> [Texto fornecido]:
Pronto, aí está: de acordo com Krugman, a economia americana está atolada na lama porque (a) o governo federal não tem se mostrado disposto a incorrer em grandes déficits orçamentários, e (b) o Banco Central americano não tem se mostrado disposto a imprimir grandes quantias de dinheiro.
À luz dessa explicação de Krugman, os dois gráficos a seguir são significativos. O primeiro mostra a "poupança líquida do governo", em dólares (um número negativo indica um déficit orçamentário):
É verdade que o gráfico acima não seria tão espantoso caso eu tivesse convertido os valores nominais em porcentagens do PIB. Porém, quero lembrar o leitor que, apenas três anos atrás, a noção de um "déficit de um trilhão de dólares" provocaria um ataque cardíaco nos americanos. Quantos se lembram de como os analistas econômicos ficaram estupefatos com o tamanho do pacote de estímulos implementado por George W. Bush no início de 2008? Aquele pacote era de meros US$ 152 bilhões.

> [O exercício]:
Imprima, sem nenhuma alteração, tudo o que vai de "À luz dessa" até "US$ 152 bilhões." no texto fornecido acima.

> [Dados brutos]:
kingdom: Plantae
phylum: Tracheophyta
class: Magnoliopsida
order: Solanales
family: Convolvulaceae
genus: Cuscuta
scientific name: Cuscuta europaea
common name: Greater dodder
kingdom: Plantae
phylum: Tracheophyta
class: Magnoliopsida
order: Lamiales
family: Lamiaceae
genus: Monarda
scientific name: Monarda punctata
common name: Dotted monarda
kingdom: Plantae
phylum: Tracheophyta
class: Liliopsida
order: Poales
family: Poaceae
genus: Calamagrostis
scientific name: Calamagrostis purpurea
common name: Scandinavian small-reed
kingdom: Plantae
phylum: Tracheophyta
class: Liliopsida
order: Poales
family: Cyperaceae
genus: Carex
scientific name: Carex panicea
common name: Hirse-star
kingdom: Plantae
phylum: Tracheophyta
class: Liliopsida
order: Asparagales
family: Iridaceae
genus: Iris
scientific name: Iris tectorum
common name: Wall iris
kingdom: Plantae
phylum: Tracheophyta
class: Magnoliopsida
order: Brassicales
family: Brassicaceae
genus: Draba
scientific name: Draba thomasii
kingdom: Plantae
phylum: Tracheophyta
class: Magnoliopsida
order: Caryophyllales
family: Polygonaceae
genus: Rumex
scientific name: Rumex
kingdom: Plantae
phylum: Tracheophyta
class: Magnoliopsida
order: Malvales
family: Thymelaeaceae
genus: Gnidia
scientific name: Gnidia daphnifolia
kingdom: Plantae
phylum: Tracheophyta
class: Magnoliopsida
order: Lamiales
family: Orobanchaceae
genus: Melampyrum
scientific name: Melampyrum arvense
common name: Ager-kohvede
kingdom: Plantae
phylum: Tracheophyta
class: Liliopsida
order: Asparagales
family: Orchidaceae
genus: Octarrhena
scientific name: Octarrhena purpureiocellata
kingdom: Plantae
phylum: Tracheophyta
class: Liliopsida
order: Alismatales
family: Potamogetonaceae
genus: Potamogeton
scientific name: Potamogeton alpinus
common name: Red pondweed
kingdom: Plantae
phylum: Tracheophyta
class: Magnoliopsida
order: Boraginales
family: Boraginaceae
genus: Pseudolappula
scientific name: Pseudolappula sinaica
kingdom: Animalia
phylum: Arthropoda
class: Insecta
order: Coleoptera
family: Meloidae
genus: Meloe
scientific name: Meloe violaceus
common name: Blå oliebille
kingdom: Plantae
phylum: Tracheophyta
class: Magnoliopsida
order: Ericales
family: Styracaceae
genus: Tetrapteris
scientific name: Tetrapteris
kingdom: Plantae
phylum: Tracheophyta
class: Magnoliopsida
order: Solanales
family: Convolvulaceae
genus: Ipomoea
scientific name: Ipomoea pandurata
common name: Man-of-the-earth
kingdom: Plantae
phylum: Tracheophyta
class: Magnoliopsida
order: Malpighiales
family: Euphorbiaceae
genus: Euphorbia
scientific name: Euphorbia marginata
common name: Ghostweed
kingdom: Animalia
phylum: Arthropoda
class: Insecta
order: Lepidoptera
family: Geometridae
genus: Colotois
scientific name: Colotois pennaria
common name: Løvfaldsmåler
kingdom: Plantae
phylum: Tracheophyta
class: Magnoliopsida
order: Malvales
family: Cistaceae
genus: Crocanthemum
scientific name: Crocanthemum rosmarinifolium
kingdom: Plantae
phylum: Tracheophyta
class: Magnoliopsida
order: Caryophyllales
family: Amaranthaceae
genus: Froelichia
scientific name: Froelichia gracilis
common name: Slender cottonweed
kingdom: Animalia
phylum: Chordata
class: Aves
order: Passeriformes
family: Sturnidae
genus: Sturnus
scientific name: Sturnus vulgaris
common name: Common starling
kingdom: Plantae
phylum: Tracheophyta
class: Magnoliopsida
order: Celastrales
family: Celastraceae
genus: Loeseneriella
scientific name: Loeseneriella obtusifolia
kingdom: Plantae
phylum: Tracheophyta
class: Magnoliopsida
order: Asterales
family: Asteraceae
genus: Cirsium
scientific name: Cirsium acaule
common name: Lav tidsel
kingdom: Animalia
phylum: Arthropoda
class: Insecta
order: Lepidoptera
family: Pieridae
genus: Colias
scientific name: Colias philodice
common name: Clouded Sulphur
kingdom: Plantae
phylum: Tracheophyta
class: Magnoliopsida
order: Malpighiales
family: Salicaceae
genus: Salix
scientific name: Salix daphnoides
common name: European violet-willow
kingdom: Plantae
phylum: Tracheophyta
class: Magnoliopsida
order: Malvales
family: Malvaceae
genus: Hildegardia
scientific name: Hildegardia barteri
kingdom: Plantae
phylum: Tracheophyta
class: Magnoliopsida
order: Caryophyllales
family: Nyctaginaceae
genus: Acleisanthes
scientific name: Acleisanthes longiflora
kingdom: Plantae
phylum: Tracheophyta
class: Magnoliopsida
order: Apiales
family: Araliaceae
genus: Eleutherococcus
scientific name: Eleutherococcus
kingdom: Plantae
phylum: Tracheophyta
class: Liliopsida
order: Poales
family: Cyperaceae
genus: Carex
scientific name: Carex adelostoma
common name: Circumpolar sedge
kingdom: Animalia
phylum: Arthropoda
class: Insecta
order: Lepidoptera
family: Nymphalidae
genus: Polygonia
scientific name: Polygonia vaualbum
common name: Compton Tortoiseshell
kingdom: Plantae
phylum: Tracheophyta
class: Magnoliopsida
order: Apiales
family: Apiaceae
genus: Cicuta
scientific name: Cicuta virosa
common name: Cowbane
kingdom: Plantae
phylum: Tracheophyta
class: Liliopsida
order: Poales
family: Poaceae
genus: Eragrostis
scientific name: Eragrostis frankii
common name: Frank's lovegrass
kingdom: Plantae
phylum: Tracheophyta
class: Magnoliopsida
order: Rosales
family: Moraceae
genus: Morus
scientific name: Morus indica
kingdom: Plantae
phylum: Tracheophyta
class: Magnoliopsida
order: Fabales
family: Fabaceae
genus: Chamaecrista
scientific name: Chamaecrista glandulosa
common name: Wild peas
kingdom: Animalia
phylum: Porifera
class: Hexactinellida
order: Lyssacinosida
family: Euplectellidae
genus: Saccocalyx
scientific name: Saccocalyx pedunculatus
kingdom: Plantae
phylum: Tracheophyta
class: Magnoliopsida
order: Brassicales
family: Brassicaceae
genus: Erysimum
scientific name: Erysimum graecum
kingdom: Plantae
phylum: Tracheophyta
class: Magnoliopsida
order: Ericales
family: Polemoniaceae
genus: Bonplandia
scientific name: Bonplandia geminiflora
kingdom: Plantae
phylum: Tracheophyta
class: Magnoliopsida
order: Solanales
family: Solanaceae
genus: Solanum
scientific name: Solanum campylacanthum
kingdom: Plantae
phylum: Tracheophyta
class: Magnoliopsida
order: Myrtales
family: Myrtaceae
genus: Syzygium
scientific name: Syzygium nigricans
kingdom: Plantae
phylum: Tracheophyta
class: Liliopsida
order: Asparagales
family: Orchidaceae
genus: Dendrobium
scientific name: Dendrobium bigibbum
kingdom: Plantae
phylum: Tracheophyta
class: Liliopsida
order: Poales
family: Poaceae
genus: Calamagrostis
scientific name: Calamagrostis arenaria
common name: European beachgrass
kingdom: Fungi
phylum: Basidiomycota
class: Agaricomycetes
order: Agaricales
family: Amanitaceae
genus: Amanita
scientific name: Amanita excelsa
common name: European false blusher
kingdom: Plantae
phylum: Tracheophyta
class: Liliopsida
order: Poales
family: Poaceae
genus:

> [Solução completa]:
À luz dessa explicação de Krugman, os dois gráficos a seguir são significativos. O primeiro mostra a "poupança líquida do governo", em dólares (um número negativo indica um déficit orçamentário):
É verdade que o gráfico acima não seria tão espantoso caso eu tivesse convertido os valores nominais em porcentagens do PIB. Porém, quero lembrar o leitor que, apenas três anos atrás, a noção de um "déficit de um trilhão de dólares" provocaria um ataque cardíaco nos americanos. Quantos se lembram de como os analistas econômicos ficaram estupefatos com o tamanho do pacote de estímulos implementado por George W. Bush no início de 2008? Aquele pacote era de meros US$ 152 bilhões.